I learn GR now, and there is a strange thing that I discovered.
It is well-known, that the condition $\nabla_{\mu}g_{\alpha \beta}=0$ is specified, when we choose specific metric-compatible Levi-Civita connection on our manifold.
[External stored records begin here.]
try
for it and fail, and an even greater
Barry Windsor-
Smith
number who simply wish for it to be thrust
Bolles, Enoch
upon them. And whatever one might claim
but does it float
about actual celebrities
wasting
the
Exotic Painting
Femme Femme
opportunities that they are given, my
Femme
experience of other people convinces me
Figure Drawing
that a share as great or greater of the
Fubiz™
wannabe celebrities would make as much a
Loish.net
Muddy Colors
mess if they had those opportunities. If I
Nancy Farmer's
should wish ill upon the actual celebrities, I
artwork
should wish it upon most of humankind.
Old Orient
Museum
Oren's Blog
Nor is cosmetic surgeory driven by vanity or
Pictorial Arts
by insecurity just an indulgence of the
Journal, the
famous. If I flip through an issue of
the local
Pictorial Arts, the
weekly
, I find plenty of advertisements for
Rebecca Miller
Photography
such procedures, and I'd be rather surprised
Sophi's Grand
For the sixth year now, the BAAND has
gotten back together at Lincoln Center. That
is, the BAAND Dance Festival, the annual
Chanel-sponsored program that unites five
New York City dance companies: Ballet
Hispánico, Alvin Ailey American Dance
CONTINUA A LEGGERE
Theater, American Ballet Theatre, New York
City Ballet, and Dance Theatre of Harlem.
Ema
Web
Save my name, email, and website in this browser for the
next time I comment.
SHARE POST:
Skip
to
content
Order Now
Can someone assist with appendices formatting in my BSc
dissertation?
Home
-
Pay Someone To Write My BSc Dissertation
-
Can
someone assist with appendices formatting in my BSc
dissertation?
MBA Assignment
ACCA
Otherwise, there is a proof, which does not use properties of Levi-Civita connection at all, but only uses the fact, that covariant derivative has Leibniz rule and respect index raising rules:
$\nabla_{\alpha}A_{\mu}=\nabla_{\alpha}(g_{\mu\nu}A^{\nu})=g_{\mu\nu}\nabla_{\alpha}A^{\nu}+A^{\nu}\nabla_{\alpha}g_{\mu \nu}$
Now we say, that for any vector $A$ the object $\nabla_{\alpha}A_{\mu}$ must be a tensor, namely $\nabla_{\alpha}A_{\mu} \equiv D_{\alpha \mu}$, and it must respect index raising rules, so by definition:
$g^{\mu \nu}\nabla_{\alpha}A_{\mu}=g^{\mu\nu}D_{\alpha\nu}=D_{\alpha}^{\mu}=\nabla_{\alpha}A^{\mu}\implies\nabla_{\alpha}A_{\mu}=g_{\mu\nu}\nabla_{\alpha}A^{\nu}$
Now we immediatly conclude, that in first equation $A^{\nu}\nabla_{\alpha}g_{\mu \nu}=0$, and hence $\nabla_{\alpha}g_{\mu \nu}=0$.
There must be some mistake, but I can't see it.